Tâche courte 1: Reproduisez un passage du texte sur le pain, en commençant aux mots « Depuis longue date, baigné » et en vous arrêtant après « déclencher des vocations. ».
Tâche courte 2: Poursuivez le texte sur le pain à partir de sa dernière phrase.

Depuis longue date, baigné dans les arômes mélangés des archives et des fournils, j’observe de près la filière blé-farine-pain et je me bats pour mettre en valeur la place primordiale du pain dans l’histoire de la France et dans la vie des Français. Ce n’est donc pas moi qui irais déplorer que le magazine Gault & Millau, porteur de la « marque » de deux illustres chroniqueurs gastronomiques, consacre sa couverture et un gros dossier à « Nos 140 Meilleurs boulangers » de la France entière dans son numéro de mars-mai 2013. Promouvoir le pain et ses artisans est toujours une idée bienvenue, car en mettant à l’honneur le métier et ses œuvres, on éveille (ou réveille) l’appétit  (qui ne souhaite pas enrayer une chute de la consommation du pain qui dure de plus d’un siècle ?), on suscite l’intérêt pour un objet à la fois hédonique et patrimonial, on aide peut-être à déclencher des vocations.

Mais cet article contient, hélas, énormément d’erreurs et de notions galvaudées. Les boulangers peuvent en rire entre eux, sauf sans doute ceux qui se sentent injustement exclus ou mal placés du prétendu palmarès. Cependant Gault & Millau vise le grand public et s’intéresse à un produit qui caractérise plus que tout autre l’exception culturelle française au quotidien. Cela implique des responsabilités  professionnelles, culturelles, voire morales. Autrement dit, la démarche demande rigueur, exactitude, clarté. Pourquoi croit-on dans la presse gastronomique que traiter le pain exige moins de savoir et d’expérience que le vin ? On n’oserait jamais demander à un journaliste de s’ériger en expert sans une certaine acculturation dans la spécialité. L’entreprise est ici trop lourde de conséquences commerciales  et « communicationnelles » pour les acteurs et de prétentions pédagogiques par rapport au public.

Extraits de données:
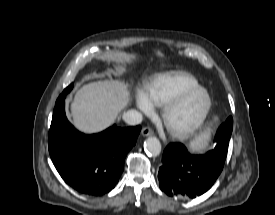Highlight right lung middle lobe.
I'll list each match as a JSON object with an SVG mask.
<instances>
[{"label":"right lung middle lobe","mask_w":275,"mask_h":215,"mask_svg":"<svg viewBox=\"0 0 275 215\" xmlns=\"http://www.w3.org/2000/svg\"><path fill=\"white\" fill-rule=\"evenodd\" d=\"M73 88V83L70 84L63 92L62 94L59 96L58 100L61 99V98H64L66 97V95L72 90Z\"/></svg>","instance_id":"1"}]
</instances>
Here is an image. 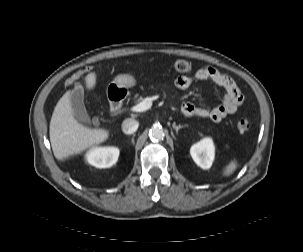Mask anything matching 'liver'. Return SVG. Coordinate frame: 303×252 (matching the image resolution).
Instances as JSON below:
<instances>
[{
	"label": "liver",
	"instance_id": "1",
	"mask_svg": "<svg viewBox=\"0 0 303 252\" xmlns=\"http://www.w3.org/2000/svg\"><path fill=\"white\" fill-rule=\"evenodd\" d=\"M96 73L91 72L85 77L87 89L96 85ZM80 89L76 86L75 90ZM68 91L57 103L50 121V142L57 160L83 152L84 150L104 142L109 131L104 128L91 129L80 124L74 117L71 96Z\"/></svg>",
	"mask_w": 303,
	"mask_h": 252
}]
</instances>
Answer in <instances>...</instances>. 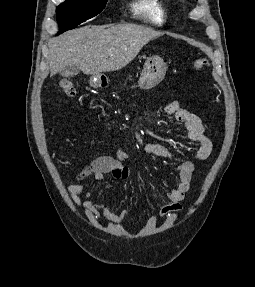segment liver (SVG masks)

Réponse attendue 1:
Depuis longue date, baigné dans les arômes mélangés des archives et des fournils, j’observe de près la filière blé-farine-pain et je me bats pour mettre en valeur la place primordiale du pain dans l’histoire de la France et dans la vie des Français. Ce n’est donc pas moi qui irais déplorer que le magazine Gault & Millau, porteur de la « marque » de deux illustres chroniqueurs gastronomiques, consacre sa couverture et un gros dossier à « Nos 140 Meilleurs boulangers » de la France entière dans son numéro de mars-mai 2013. Promouvoir le pain et ses artisans est toujours une idée bienvenue, car en mettant à l’honneur le métier et ses œuvres, on éveille (ou réveille) l’appétit  (qui ne souhaite pas enrayer une chute de la consommation du pain qui dure de plus d’un siècle ?), on suscite l’intérêt pour un objet à la fois hédonique et patrimonial, on aide peut-être à déclencher des vocations.

Réponse attendue 2:
Le projet même de sélectionner les 140 meilleurs n’a pas grand sens ; face aux sérieuses difficultés de la constitution des connaissances valables dans le domaine de la dégustation (chose vivante, la pâte n’a pas un comportement commode pour l’enquêteur), même de vrais experts ne pourraient le faire sans y passer des années. Cela dit, il ne s’agit pas ici de contester les choix faits par Gault & Millau. Mais je crois que les lecteurs, et le monde entier de la boulange, ont le droit de connaître les critères retenus par les journalistes : c’est l’obligation minimale. Sur quelles bases les choix ont-ils été faits ? Or, le magazine ne fournit aucune indication sur la méthodologie de sa prétendue enquête ; même les boulangers sollicités pour remplir des questionnaires n’ont pas la moindre idée de ses procédés. Ce silence est grave, injuste et illégitime.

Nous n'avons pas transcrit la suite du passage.